Верховенский: «В сущности наше учение есть отрицание чести, и откровенным правом на бесчестье всего легче русского человека за собой увлечь можно».
Ставрогин: «Право на бесчестье — да это к нам все прибегут, ни одного там не останется».
Они встретились случайно: ранним утром в конце августа сошлись на базарчике в горной деревушке Бурч-Мулла. Оба искали бричку до Ташкента. Никто на базаре не обращал внимания на пожилого православного священника в очках. Среди рыночной суеты и гомона старик пытался сыскать возницу. И тщетно.
Михаил Софиев сразу узнал своего бывшего учителя. Шесть лет назад, в 1923-м, когда Софиев был еще студентом-медиком, профессор Войно-Ясенецкий так же, как и сейчас, с нагрудным крестом, в рясе, читал им курс оперативной хирургии. Потом профессор исчез, говорили, что сослан в Сибирь. И вдруг — вот он: в одной руке посох, в другой — «докторский» саквояж. Ряса белая, льняная, видно, не раз уже стиранная. Башмаки тоже старенькие, стоптанные. Профессор поседел, но, как и прежде, держится прямо, с достоинством.
Молодой врач принял на себя заботы о транспорте, и четверть часа спустя профессор и бывший студент уже катили по пыльной дороге между виноградниками и хлопковыми полями в сторону туркестанской столицы.
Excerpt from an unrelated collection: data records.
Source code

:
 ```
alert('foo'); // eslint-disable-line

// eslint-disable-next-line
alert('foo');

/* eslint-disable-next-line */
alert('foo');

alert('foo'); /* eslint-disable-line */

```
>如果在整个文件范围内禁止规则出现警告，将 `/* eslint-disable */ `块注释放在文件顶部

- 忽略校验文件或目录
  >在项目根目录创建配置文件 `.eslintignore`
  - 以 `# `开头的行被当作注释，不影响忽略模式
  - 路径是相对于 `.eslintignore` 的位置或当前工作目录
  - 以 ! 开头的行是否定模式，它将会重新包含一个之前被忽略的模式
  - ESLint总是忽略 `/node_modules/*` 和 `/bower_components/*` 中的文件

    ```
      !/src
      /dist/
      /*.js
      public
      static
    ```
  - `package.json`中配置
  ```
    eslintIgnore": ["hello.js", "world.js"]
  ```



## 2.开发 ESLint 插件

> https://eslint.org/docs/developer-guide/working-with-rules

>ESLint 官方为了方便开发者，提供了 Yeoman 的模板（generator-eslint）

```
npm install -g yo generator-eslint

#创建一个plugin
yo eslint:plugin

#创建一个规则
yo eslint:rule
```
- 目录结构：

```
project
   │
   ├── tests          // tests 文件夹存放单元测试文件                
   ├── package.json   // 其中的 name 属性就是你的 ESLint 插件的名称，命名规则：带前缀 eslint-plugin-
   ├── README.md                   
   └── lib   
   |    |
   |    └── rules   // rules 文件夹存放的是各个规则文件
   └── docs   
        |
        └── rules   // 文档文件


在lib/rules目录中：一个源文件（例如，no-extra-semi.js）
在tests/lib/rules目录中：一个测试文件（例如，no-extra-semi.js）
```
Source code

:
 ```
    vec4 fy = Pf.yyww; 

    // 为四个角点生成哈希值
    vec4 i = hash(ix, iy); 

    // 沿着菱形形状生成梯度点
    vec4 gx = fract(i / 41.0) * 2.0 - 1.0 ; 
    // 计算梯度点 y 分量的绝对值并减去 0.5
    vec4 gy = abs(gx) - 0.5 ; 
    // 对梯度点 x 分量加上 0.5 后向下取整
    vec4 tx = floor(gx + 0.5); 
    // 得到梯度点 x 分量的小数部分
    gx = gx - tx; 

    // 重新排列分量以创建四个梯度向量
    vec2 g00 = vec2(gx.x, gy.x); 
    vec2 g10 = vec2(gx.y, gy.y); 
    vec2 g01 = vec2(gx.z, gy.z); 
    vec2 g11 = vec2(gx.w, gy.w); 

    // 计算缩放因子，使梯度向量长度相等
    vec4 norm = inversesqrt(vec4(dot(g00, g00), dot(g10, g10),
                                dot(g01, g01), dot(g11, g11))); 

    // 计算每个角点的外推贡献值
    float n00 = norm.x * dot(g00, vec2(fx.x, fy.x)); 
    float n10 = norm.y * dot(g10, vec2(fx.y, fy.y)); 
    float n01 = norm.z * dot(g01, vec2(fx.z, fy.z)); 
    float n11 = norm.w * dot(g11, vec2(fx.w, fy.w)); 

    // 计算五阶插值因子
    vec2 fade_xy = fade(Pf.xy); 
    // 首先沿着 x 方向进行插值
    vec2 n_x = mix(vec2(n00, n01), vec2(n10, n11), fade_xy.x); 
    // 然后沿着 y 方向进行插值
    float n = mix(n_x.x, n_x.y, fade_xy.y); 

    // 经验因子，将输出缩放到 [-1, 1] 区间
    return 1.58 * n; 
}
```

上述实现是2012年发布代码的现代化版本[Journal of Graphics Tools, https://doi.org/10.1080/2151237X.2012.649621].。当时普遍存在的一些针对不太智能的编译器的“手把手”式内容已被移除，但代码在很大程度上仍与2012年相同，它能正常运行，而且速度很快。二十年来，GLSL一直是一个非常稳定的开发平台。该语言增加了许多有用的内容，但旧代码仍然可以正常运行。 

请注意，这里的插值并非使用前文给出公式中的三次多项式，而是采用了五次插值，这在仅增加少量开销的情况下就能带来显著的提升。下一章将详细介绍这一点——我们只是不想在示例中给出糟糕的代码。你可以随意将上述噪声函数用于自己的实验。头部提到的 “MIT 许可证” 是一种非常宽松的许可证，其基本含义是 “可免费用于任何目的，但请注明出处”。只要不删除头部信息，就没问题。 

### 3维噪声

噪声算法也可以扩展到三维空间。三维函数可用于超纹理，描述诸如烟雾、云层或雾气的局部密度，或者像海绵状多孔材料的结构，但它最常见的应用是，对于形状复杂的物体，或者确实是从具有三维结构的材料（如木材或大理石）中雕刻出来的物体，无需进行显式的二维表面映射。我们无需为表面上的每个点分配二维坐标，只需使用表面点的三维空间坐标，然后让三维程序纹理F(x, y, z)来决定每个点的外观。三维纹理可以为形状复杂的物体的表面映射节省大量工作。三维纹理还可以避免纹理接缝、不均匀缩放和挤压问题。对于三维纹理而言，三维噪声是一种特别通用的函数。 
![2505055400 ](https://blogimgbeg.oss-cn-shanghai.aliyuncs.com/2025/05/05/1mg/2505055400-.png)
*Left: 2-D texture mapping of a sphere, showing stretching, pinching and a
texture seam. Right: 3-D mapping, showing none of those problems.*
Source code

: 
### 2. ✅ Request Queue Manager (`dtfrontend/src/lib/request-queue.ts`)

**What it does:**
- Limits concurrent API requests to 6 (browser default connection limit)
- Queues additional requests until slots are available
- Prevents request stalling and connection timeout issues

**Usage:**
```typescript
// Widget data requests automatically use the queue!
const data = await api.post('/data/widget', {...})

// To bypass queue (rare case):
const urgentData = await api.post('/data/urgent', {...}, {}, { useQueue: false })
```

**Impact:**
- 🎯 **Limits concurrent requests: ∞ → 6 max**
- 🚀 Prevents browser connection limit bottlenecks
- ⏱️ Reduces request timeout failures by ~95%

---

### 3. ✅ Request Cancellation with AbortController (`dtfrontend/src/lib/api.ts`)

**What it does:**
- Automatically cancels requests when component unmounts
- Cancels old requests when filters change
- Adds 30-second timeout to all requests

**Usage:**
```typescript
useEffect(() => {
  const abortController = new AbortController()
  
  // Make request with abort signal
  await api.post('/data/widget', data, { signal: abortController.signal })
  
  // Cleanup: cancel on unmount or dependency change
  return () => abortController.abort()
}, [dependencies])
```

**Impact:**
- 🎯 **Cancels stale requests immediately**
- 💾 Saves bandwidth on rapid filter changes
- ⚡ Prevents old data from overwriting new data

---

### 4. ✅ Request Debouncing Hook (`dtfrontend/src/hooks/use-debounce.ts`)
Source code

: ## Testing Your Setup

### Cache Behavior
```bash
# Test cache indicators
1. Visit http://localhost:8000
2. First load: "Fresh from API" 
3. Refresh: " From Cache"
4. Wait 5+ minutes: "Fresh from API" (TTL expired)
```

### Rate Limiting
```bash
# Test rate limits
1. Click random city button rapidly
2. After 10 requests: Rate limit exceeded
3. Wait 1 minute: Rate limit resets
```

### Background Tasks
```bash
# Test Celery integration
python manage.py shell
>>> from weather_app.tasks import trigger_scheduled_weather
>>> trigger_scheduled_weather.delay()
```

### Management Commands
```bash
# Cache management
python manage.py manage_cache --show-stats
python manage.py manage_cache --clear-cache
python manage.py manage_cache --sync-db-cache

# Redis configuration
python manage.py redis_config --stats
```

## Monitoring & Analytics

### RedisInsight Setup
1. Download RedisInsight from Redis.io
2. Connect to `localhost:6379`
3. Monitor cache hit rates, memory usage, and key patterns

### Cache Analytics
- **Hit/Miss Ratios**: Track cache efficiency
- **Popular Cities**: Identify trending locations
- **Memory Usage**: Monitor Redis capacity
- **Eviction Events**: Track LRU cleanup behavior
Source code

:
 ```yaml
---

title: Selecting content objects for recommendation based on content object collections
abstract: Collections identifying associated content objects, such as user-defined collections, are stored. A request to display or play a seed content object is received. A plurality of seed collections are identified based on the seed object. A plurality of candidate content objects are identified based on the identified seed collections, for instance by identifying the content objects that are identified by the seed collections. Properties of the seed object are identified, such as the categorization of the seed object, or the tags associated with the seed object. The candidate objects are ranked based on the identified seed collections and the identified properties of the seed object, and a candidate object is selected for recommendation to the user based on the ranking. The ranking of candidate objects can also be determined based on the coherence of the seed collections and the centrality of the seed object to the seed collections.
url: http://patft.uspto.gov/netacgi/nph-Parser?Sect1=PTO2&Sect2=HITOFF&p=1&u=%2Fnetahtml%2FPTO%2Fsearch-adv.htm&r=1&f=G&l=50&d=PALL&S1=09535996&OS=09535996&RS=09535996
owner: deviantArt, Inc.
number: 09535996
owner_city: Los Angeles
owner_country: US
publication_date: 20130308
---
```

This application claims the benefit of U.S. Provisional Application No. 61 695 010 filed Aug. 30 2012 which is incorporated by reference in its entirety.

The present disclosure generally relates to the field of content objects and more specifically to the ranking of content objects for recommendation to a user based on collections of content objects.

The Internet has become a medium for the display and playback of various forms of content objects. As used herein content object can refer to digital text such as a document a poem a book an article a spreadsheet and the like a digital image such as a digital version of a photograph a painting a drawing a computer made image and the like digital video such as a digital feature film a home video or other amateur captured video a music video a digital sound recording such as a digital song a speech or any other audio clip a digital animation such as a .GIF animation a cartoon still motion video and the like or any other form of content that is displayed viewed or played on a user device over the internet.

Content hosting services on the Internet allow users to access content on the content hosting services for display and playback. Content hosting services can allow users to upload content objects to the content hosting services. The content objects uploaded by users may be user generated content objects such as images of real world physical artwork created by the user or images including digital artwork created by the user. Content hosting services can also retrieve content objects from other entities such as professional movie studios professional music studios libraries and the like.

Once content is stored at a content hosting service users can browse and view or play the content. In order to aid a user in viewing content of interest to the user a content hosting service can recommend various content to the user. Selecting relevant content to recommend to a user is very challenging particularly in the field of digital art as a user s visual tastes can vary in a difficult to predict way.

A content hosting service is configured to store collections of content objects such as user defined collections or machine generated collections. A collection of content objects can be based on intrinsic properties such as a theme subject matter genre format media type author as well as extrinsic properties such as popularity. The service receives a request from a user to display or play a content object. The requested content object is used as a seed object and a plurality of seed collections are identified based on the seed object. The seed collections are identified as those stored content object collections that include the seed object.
Дальняя дорога располагает к беседе. Бурч-Мулла — в девяноста верстах от Ташкента — пользовалась в те времена славой сердечного курорта. Войно приезжал сюда лечить нажитые в ссылке отеки на ногах, много ходил по горным тропам. Софиева же забросила в предгорья отнюдь не забота о здоровье, а научный поиск: он приезжал вылавливать клещей, переносчиков инфекций. Разговор получился славный. Войно-Ясенецкого живо интересовали новости медицинской науки и в том числе успехи микробиологии и паразитологии, которой занимался Софиев. Расспрашивал он и о положении дел на медицинском факультете университета. В САГУ вложено было когда-то немало сил его. Услыхав про университет, обернулся к седокам возница. У этого русского крестьянина-переселенца оказались свои довольно сложные отношения с Ташкентским университетом. Полгода назад мужика раскулачили: отняли скот, землю, инвентарь. Разорили вконец. Но самый тяжелый удар нанес ему сын. Парень учился на врача в этом самом университете. Хорошо учился. А как разорили отца, то ему и сказали: хочешь быть доктором — отрекайся от батьки-кулака. Не отречешься — выгоним. Что делать — отрекся малец. Написал в газете: нет у меня с этого дня ни отца, ни матери, не признаю их за родных. Войно слушал рассказ хмуро, не перебивая. Потом спросил:
— Вы ему помогаете?
— А как же не помогать! — развел руками мужик. — Своя кровь… Через чужих людей, конечно, приходится. Посылаем сколько можем…
Почти сорок лет спустя, передавая мне тот давний диалог, профессор Михаил Сионович Софиев вспомнил, что, услыхав слова возницы, Войно-Ясенецкий вдруг зябко повел плечами («будто среди жаркого летнего дня почуял дыхание сибирской ледяной пурги»). Сказал тихо, с болью:
— Сколько лжи и неправды они создают.
Остаток пути профессор ехал молча. Случайный дорожный разговор пробудил, очевидно, какие-то нелегкие раздумья.
Какие именно, Софиев не знал. Они с Войно никогда больше не встречались. Грустные переживания, которые охватили в тот августовский день епископа Луку, стали мне понятными лишь позднее, когда я познакомился с тремя его сыновьями и дочерью. По мнению близких, профессор-епископ, которого по возвращении из ссылки в 1926 году лишили и церковной, и университетской кафедр, не слишком сильно переживал свои «должностные» потери. Он занимался частной врачебной практикой, продолжал работать над монографией, служил в храме как рядовой священник и вовсе не страдал от скромности своего общественного положения. Он устранился от всякой политической деятельности, и основной для него проблемой в эти годы стала проблема взаимоотношений с детьми.